Lettura allegorica dei mutanti più famosi dei fumetti
“The X-Men are hated, feared and despised collectively by humanity for no other reason than that they are mutants. So what we have here, intended or not, is a book that is about racism, bigotry and prejudice.” —Uncanny X-Men writer Chris Claremont, 1981
Siamo reduci, nel bene e nel male, dalla visione di X-Men Apocalypse, la ristrutturazione dell’universo Marvel ha preso in pieno anche le pagine delle testate dedicate ai nostri Mutanti preferiti e quindi non c’è momento migliore per sederci qui intorno al fuoco e approfondire un aspetto tra i più chiacchierati della creazione di Stan Lee e Jack Kirby, quello allegorico, sotterraneo (e neanche tanto) che permea la filosofia narrativa dell’intera saga.
Per spiegare gli argomenti trattati in questo piccolo saggio, ho preso in considerazione sia la versione cartacea del Mito degli X-Men, che la sua controparte cinematografica, visto che, almeno nei primi film, sono tangenti e abbracciano gli stessi principi di fondo. Personalmente, sono stato sempre affascinato da Wolverine e compagni, mi sono piaciute le storie che ho letto e che ho guardato, perché in un certo modo mi sembravano estremamente dure e profonde, per essere dei fumetti. Dapprincipio non riuscivo a focalizzare da dove venisse tutto questa empatia, questo entusiasmo per questi mutanti e pensavo che fosse solo perché erano semplicemente affascinanti, superiori, potenti. Ci ho messo un po’ di tempo per arrivare alla conclusione che gran parte delle pagine che avevo sfogliato, al netto delle cazzate e delle mazzate, cercavano in qualche modo di raccontarmi un’altra storia, ancora più violenta, avvincente e drammatica dei quella di ‘superficie’. Ci ho messo un po’ di anni e ho dovuto far passare un sacco di acqua sotto i ponti per poter finalmente iniziare una (ri)lettura critica di Xavier e compagni.

Consegna 1.
Trascrivi dal testo sugli X-Men il passo che comincia con "Lettura allegorica dei" e prosegue fino a "narrativa dell’intera saga.".
Consegna 2.
Rispondi a queste domande sul testo sugli X-Men:
(a) A quale anno risale la citazione di Chris Claremont?
(b) Quale film l'autore dice di aver appena visto?
(c) A chi viene attribuita la creazione dei Mutanti?
Consegna 3.
Riprendi il testo sugli X-Men dal punto in cui si interrompe.
Il materiale non ha alcun legame con il testo sugli X-Men.

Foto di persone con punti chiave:
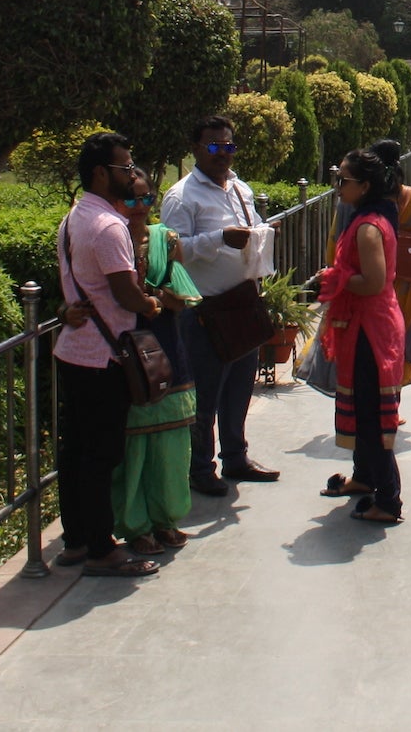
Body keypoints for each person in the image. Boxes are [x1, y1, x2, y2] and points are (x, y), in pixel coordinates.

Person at [53, 130, 162, 577]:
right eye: (125, 168)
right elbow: (125, 293)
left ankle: (76, 539)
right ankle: (102, 548)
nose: (133, 174)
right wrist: (151, 303)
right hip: (104, 358)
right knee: (101, 454)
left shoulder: (73, 217)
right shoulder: (109, 224)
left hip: (74, 353)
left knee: (75, 449)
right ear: (101, 174)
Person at [162, 115, 279, 496]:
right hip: (204, 310)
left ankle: (236, 456)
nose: (222, 154)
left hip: (241, 304)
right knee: (205, 395)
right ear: (196, 149)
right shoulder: (182, 196)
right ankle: (200, 467)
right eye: (214, 146)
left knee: (238, 389)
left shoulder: (239, 188)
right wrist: (218, 239)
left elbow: (256, 226)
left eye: (228, 146)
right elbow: (171, 251)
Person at [315, 148, 407, 523]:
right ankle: (365, 478)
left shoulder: (369, 227)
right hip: (362, 324)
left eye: (344, 181)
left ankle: (388, 500)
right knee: (360, 406)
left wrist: (335, 278)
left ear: (364, 186)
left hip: (372, 328)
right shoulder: (362, 218)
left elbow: (373, 282)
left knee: (372, 417)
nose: (338, 187)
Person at [111, 168, 199, 557]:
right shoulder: (110, 240)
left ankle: (166, 519)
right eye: (131, 200)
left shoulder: (167, 239)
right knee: (134, 445)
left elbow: (183, 297)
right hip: (125, 349)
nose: (140, 208)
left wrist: (157, 297)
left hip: (165, 345)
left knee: (171, 440)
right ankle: (134, 525)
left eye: (147, 199)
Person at [371, 138, 411, 390]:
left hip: (371, 280)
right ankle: (393, 399)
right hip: (404, 284)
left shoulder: (365, 198)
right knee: (400, 337)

La tua risposta 1.
Lettura allegorica dei mutanti più famosi dei fumetti
“The X-Men are hated, feared and despised collectively by humanity for no other reason than that they are mutants. So what we have here, intended or not, is a book that is about racism, bigotry and prejudice.” —Uncanny X-Men writer Chris Claremont, 1981
Siamo reduci, nel bene e nel male, dalla visione di X-Men Apocalypse, la ristrutturazione dell’universo Marvel ha preso in pieno anche le pagine delle testate dedicate ai nostri Mutanti preferiti e quindi non c’è momento migliore per sederci qui intorno al fuoco e approfondire un aspetto tra i più chiacchierati della creazione di Stan Lee e Jack Kirby, quello allegorico, sotterraneo (e neanche tanto) che permea la filosofia narrativa dell’intera saga.

La tua risposta 2.
(a) Al 1981.
(b) X-Men Apocalypse.
(c) A Stan Lee e Jack Kirby.

La tua risposta 3.
Fin dall’Inizio
La prima cosa che mi mancava per arrivare a comprendere anche solo vagamente gli X-men era il momento in cui erano stati creati. Facile dirlo adesso, sembra che lo sappiano tutti, grazie al seguito mediatico che il franchise sta avendo con la produzione cinematografica, ma qualche anno fa la situazione era diversa. Ho dovuto scoprire da me che quando Stan Lee e Jack Kirby si sedettero al tavolo per creare la loro squadra di mutanti era il 1963, e loro stavano cercando in parole povere di mettere a punto una squadra di supereroi che facesse da contraltare alla Doom Patrol, testata DC che metteva in gioco tre reietti, (Elasti-girl, Negative-Man, Robot-man), resi diversi dai più classici incidenti, e capeggiati da Niles Caulder, un ingegnere ridotto sulla sedia a rotelle. Eh sì, diciamo che di somiglianze ce ne sono pure tante. Ma a questo punto entrò in gioco la genialata del duo Marvel. Abbandonarono l’idea dell’incidente e introdussero quello della Mutazione, rendendo i loro eroi degli umani ‘migliorati’. Questa era solo la prima parte del loro progetto che presto prese in prestito a piene mani gli eventi che stavano insanguinando l’America in quel periodo. Era il momento in cui gli attriti razziali erano quasi al culmine, con i Neri che cercavano di conquistare tutti quei diritti che per i Bianchi erano quasi incontrovertibili. Era il tempo di Martin Luther King e Malcolm X, era il tempo in cui per le strade di New York si respirava quasi aria di rivolta, in cui molte convinzioni e pregiudizi venivano a galla, come melma radioattiva, in cui il bigottismo mostrava la sua faccia arcigna e malevole. Era il tempo in cui nacquero gli X-Men, figli del loro tempo più di quanto possiamo immaginare.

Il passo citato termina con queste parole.